But You Caint Use My Phone, the new stream-of-consciousness mixtape from Neo Soul Queen Erykah Badu, is, in essence, a remix album. It was born of a “remix” version of Drake’s “Hotline Bling” that she put together as a birthday present for a friend. Like most things Badu, it’s anything but a standard remix; rather, it’s a reimagining, her riff on another artist’s work that becomes wholly her own. Just ask yourself, after watching Drake’s redbone call center video and hearing her hilarious hotline message, whose hotline would YOU call?
Of the Aubrey Graham original, Badu told the LA Times that “It’s beautiful in its simplicity.” Much has been said about the memeology of Drake, but it’s a tried and true formula for creation; plenty of artists make music ripe for remixes. Take a song filled with negative space, and creative people will get inspired to fill it with themselves. Badu is one of the form’s greatest practitioners, and here she flips some classics: New Edition’s “Mr. Telephone Man,” Usher’s “U Don’t Have To Call,” Uncle Jamm’s Army’s “Dial-A-Freak,” and Todd Rundgren’s version of the Isley Brothers’ “Hello It’s Me.” She flips some of her own jams, too, weaving the punchline from live classic “Tyrone” throughout, and reworking “Telephone,” a jam from New Amerykah Part One (4th World War) inspired by J Dilla.
In fact, it was a remix that connected Badu to her main collaborator on the tape, a Dallas producer who goes by the name Zach Witness. She first heard a mix he made of her music on Soundcloud; she would later learn that he had been a child turntable prodigy nicknamed “White Chocolate,” and that they had attended the same high school, 15 years apart. For the But You Caint Use My Phone sessions, they holed up at casa Badu, working with Atlanta rapper and Drake vocal impersonator ItsRoutine (aka Aubrey Davis), Outkast’s Andre 3000, and his son with Badu, Seven. She told the Times that Seven “wrote a lot of jewels on here.”

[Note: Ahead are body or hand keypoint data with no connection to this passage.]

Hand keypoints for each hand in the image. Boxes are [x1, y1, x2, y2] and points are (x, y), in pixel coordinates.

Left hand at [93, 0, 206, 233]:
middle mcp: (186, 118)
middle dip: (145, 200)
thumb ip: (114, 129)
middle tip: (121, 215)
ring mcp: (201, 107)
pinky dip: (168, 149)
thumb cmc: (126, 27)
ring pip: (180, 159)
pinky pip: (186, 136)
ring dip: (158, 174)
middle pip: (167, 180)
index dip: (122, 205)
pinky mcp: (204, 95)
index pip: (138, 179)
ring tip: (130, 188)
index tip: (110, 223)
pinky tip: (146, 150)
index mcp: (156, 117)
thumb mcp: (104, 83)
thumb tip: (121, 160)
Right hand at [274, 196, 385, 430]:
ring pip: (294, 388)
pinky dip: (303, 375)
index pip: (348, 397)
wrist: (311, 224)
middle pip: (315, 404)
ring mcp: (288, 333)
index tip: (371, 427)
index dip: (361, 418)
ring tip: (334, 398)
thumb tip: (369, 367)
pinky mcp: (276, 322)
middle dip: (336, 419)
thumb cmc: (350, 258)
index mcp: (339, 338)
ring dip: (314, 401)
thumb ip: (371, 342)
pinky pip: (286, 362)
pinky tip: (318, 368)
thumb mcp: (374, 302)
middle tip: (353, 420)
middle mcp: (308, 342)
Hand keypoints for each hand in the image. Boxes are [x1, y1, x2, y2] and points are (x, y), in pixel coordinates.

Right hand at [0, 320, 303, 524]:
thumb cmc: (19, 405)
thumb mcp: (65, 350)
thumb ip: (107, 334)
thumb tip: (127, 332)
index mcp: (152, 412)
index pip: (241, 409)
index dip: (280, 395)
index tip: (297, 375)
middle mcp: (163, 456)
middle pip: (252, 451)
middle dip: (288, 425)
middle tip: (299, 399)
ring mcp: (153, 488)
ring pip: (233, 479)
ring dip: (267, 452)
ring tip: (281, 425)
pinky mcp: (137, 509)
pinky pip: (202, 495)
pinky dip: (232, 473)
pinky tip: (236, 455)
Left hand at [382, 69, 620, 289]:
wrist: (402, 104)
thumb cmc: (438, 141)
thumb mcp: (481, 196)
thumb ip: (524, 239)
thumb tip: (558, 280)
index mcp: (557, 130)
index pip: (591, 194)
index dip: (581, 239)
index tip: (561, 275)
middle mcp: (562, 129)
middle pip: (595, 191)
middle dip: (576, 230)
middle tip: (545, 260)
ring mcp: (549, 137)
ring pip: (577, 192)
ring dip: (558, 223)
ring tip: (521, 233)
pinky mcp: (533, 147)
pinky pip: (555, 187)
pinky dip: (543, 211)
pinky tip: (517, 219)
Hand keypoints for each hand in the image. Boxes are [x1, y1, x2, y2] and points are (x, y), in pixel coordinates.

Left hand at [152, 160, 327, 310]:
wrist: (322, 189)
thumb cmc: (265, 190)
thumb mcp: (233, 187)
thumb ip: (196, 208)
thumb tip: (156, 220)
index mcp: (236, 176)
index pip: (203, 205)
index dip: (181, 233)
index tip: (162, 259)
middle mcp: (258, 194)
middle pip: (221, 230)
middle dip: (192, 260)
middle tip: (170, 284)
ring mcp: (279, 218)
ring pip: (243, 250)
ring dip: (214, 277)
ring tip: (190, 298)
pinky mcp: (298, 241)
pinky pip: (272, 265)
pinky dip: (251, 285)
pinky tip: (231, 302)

The 11-song, 37-minute tape certainly sounds like it was flipped in less than a couple weeks, and in the best way possible. It’s breezy, easy, and confident; the product of someone who’d already spent a couple decades honing her craft. Badu has always had a casual mastery of bending the english language to express herself, and But You Caint Use My Phone is just an entire album worth of that vibe. It exists partially on the astral plane, somewhere in the vibrations and wavelengths sent careening into space by our cellular devices. The tape is quite obviously about phones, but the lyrical themes emphasize the interconnectedness that these devices facilitate, a search for peace, tranquility, and “sympathetic vibrations” of analog humans in a digital world. Badu and Zach Witness were hyper-conscious of these vibrations, using Tibetan singing bowls and tuning forks to hone in on specific wavelengths. Only someone of Badu’s talent can pull off a stream of consciousness this mystical and make it coherent.

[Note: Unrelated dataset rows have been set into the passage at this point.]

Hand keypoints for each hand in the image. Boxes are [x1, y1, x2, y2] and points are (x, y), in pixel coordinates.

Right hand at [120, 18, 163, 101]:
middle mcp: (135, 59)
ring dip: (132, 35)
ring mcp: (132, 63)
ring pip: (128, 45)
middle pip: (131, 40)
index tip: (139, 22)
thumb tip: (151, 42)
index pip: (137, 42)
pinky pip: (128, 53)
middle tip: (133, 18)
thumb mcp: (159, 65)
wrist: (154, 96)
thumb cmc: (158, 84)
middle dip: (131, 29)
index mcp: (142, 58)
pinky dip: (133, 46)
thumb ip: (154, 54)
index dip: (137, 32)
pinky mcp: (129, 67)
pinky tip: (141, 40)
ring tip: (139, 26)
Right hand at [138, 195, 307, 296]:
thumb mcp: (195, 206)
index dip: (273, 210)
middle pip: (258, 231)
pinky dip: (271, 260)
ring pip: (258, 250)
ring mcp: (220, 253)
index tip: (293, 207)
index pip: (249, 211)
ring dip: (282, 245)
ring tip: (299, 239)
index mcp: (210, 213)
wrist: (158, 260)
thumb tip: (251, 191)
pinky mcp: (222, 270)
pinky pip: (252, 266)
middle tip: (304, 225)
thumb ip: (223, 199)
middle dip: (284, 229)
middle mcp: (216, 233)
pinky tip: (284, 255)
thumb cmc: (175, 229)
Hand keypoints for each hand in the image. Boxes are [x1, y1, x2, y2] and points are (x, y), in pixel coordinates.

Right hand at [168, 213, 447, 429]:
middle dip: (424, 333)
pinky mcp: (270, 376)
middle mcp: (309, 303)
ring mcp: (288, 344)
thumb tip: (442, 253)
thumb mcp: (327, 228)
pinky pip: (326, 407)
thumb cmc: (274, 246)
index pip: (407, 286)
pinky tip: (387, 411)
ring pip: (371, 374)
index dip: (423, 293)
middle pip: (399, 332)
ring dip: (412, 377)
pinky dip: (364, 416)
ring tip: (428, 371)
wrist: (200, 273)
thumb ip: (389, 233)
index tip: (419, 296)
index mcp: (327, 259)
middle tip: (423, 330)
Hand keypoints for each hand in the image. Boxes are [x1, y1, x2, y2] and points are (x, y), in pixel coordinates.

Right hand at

There’s plenty of sarcastic humor to be found here — Badu herself classifies it as “TRap & B.” But there’s also a maternal compassion; she floats back and forth between serious and goofy, without ever touching the ground. Songs like her ode to disconnecting, “Phone Down,” can seem almost somber, which is not a word you’d use to describe “Dial’afreaq.” From verses within songs to the sequencing of the album, her flow is completely on point. Badu’s vibe has always been a hybrid of calculated freestyle; it’s loose enough to feel improvised, but way too clever to come from nowhere. But it doesn’t matter what was off the top or what was written; just hit repeat, sit back, and go with the flow. It’s what Badu would do.